Health includes fat. Health is about physical activity and balanced nutrition. Health is about wine and nachos. Health is about happiness and abundance and not drudgery and lack.  You can be healthy and enjoy a long life with fat on your body. I may not be an obesity research, but I have read the research. I have seen the damage this fear does to people. I have witnessed obese people being abused on the street, being told what to buy in the grocery store, and being poked in the stomach by strangers. I have listened to their stories and seen their tears.  It is also our North American reality and for the sake of our health, it needs to change.

It didn't take long to find many hurtful and judgemental 
depictions of "fat people" in the media.  Tell me...do you
ever see an overweight/obese actor that isn't made fun of or
referenced by their weight? Are they valued for their
contributions to the movie or show or for the laughs they will get?
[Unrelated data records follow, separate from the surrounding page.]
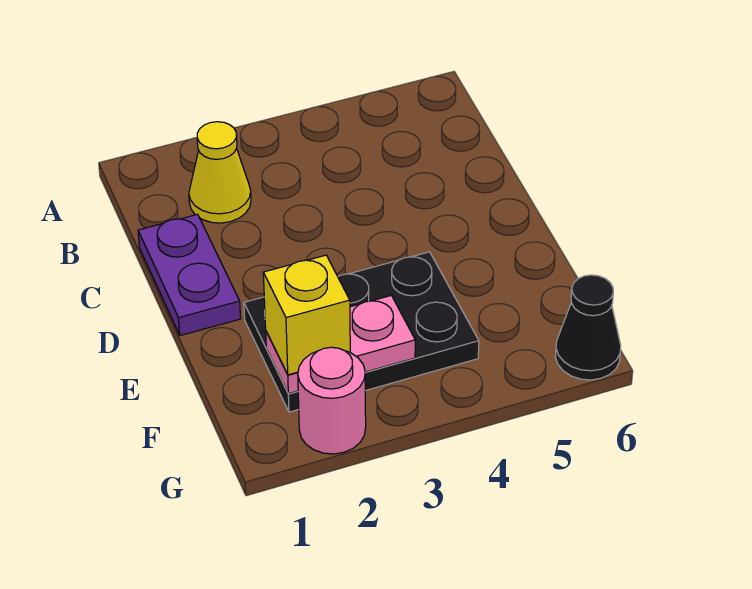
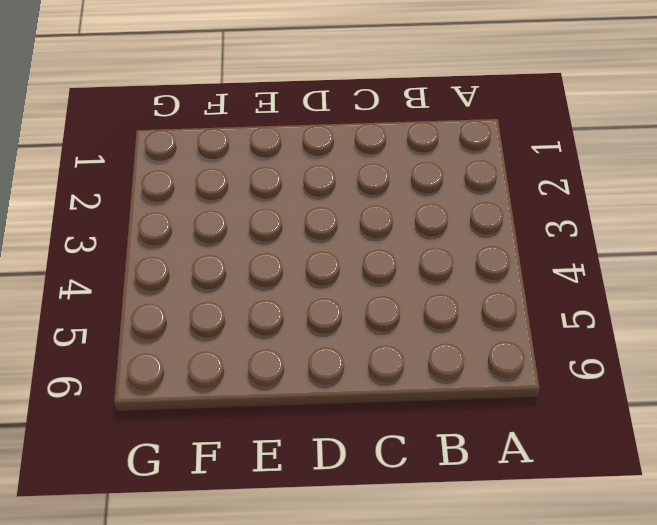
none -> yellow 1x1 cone [189,122,251,223]
none -> purple 1x2 plate [138,214,241,336]

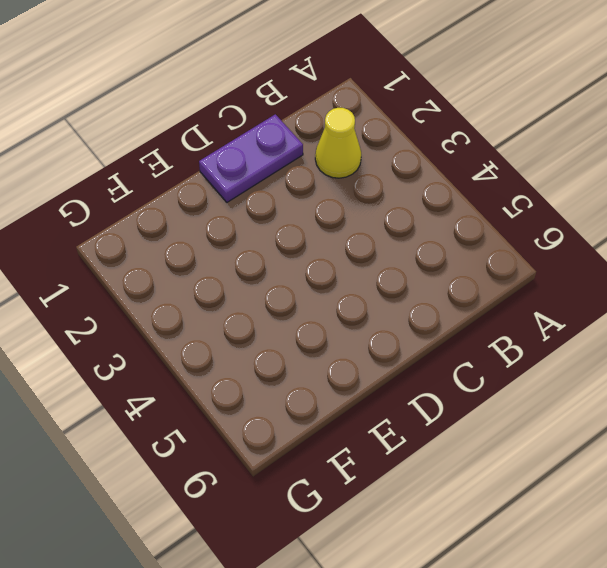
none -> black 2x3 plate [244,252,479,412]
none -> pink 1x1 round brick [298,347,366,454]

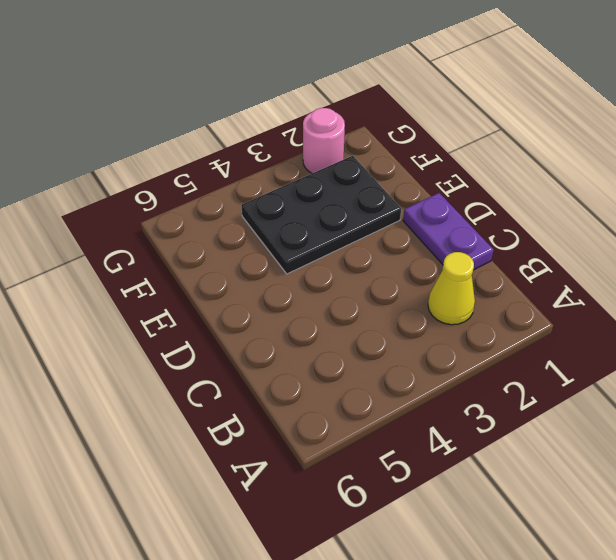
none -> black 1x1 cone [555,275,621,380]
none -> pink 1x2 plate [266,295,415,394]

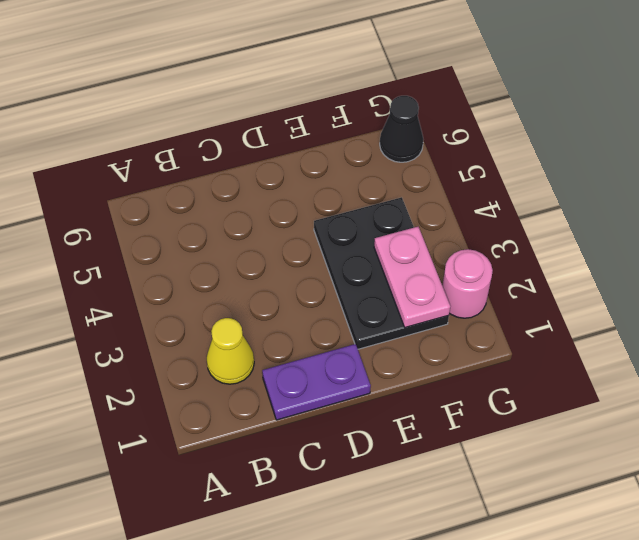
none -> yellow 1x1 brick [263,255,350,375]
I'm not saying "stop the research". We need research to cover all sides of the argument. What we don't need is a one-sided focus interpreted by those who don't ask (or don't know how to ask) the important questions.

I hope this doesn't sound like a crazy-women's rant (my man-friend told me I was ranting during my last blog). I have a passion for the subject matter and a passion for helping everyone feel happy about who they are today and not who they could be .....10 pounds lighter.

That's all. Now go enjoy a glass of red and toast your fabulousness (I'm getting wellies....feeling the love).